[EXTRACT PROVIDED Boundary: Start]
Post Postmodernism moving image across mainstream media arrives in many ways as already deconstructed and artists do not so much evince this as to create new formal relationships, resonances and formulations, through remaking and remodelling.

The Fading Star: In I Am Crazy And You're Not Wrong (1997), Anne McGuire plays the television singer past her prime with virtuoso just-reigned-in hysteria.  Like a suspended slow motion train wreck that never quite happens, the video echoes a voyeuristic cultural fascination with tragic fame.  But playing to whom?  Is there, was there ever, an audience?

The Extra: As the title suggests Mark Lewis’s The Pitch (1998), indeed takes the form of a pitch to camera, but who is his viewer, and to whom is he pitching?  The role of the extra, the apparent passer-by in the cinema that so intrigued John Smith, is revisited as Lewis calls for more attention to be paid to its role and existence in the feature film.  The camera pulls back revealing Lewis, a one-time extra himself, surrounded by his subject, as he uses industrial cinema techniques to reflect upon the conditions of industrial filmmaking.

Sound and Music: sync and non-sync.  Two pieces approach these phenomena from different directions and to quite different ends.  In Manuel Saiz’s Specialized Technicians Required: Being Luis Porcar (2005) the relationship of the voice-over artist to the star actor is neatly inverted.  How much of the persona of John Malkovich is the actor known by that name, and how much is actually the voice by which he is known to millions of his viewers?  Atomic by Matthew Noel-Tod is a simulacrum of the music video by Blondie that begs the question of what happens to the vehicle for a song when the sound to image relationship is reversed through replacement.  Apocalyptic imagery becomes dramatised, heightened and remobilised by association.
[EXTRACT PROVIDED Boundary: End]
[DATA RECORDS Boundary: Start]
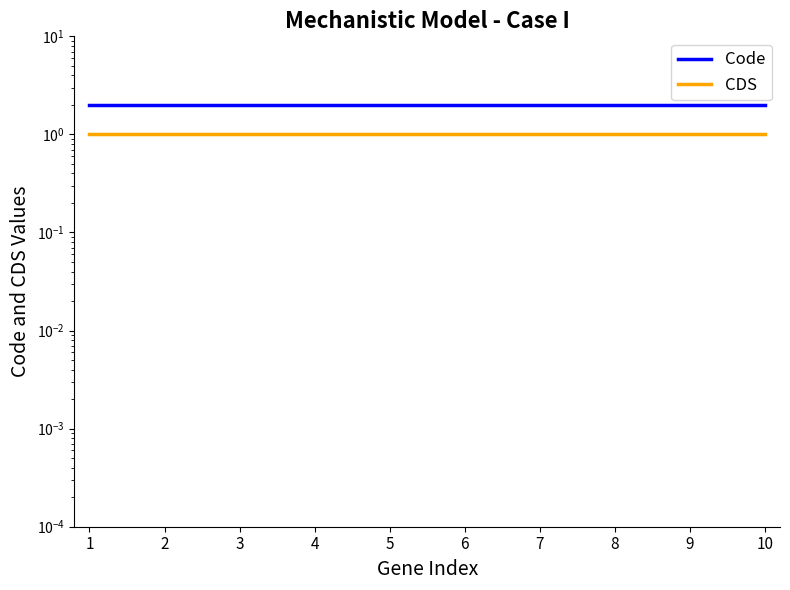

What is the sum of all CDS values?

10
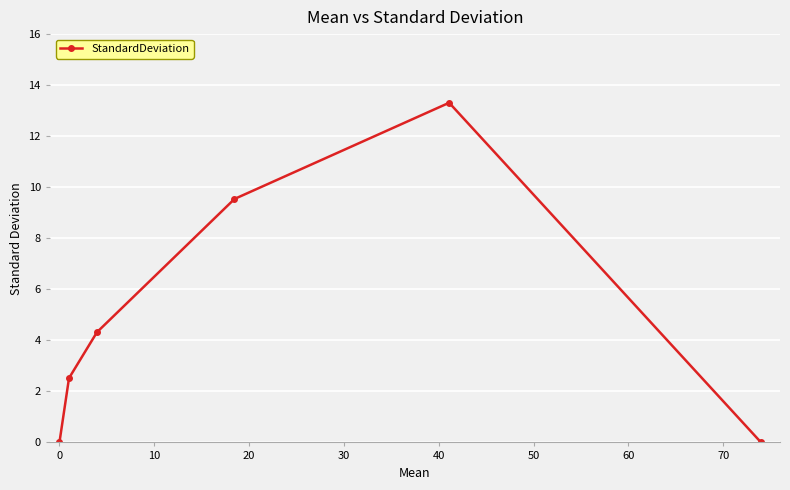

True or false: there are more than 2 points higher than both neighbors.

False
[DATA RECORDS Boundary: End]
[DATA RECORDS Boundary: Start]
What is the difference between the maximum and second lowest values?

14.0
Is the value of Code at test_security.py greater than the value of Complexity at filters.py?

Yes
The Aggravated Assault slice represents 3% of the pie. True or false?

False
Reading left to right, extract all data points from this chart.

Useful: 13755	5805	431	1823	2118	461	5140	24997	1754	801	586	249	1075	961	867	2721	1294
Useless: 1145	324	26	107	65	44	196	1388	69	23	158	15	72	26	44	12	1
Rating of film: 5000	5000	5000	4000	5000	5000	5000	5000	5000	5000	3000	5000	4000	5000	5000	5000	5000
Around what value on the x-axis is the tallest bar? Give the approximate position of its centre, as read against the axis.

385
[DATA RECORDS Boundary: End]
[DATA RECORDS Boundary: Start]
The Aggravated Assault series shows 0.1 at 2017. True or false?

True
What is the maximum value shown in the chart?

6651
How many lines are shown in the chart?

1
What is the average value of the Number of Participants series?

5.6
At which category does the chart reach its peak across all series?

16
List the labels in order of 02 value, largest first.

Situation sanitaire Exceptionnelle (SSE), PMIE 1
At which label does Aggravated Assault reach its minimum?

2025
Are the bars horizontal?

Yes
[DATA RECORDS Boundary: End]
**PROMPT A**
Who plays the television singer past her prime in I Am Crazy And You're Not Wrong, according to the extract on moving image art?
**PROMPT B**
Summarize the extract on moving image art in two sentences.
**PROMPT C**
Echo the extract on moving image art word for word, starting at the words "The Extra: As" and stopping after "of industrial filmmaking.".

**WRITTEN ANSWER A**
Anne McGuire

**WRITTEN ANSWER B**
Moving image in mainstream media arrives largely already deconstructed, so artists create new formal relationships by remaking and remodeling it. Examples include Anne McGuire playing a fading television singer, Mark Lewis pitching to camera about the role of the film extra, Manuel Saiz inverting the relationship between a voice-over artist and a star actor, and Matthew Noel-Tod reworking a Blondie music video.

**WRITTEN ANSWER C**
The Extra: As the title suggests Mark Lewis’s The Pitch (1998), indeed takes the form of a pitch to camera, but who is his viewer, and to whom is he pitching?  The role of the extra, the apparent passer-by in the cinema that so intrigued John Smith, is revisited as Lewis calls for more attention to be paid to its role and existence in the feature film.  The camera pulls back revealing Lewis, a one-time extra himself, surrounded by his subject, as he uses industrial cinema techniques to reflect upon the conditions of industrial filmmaking.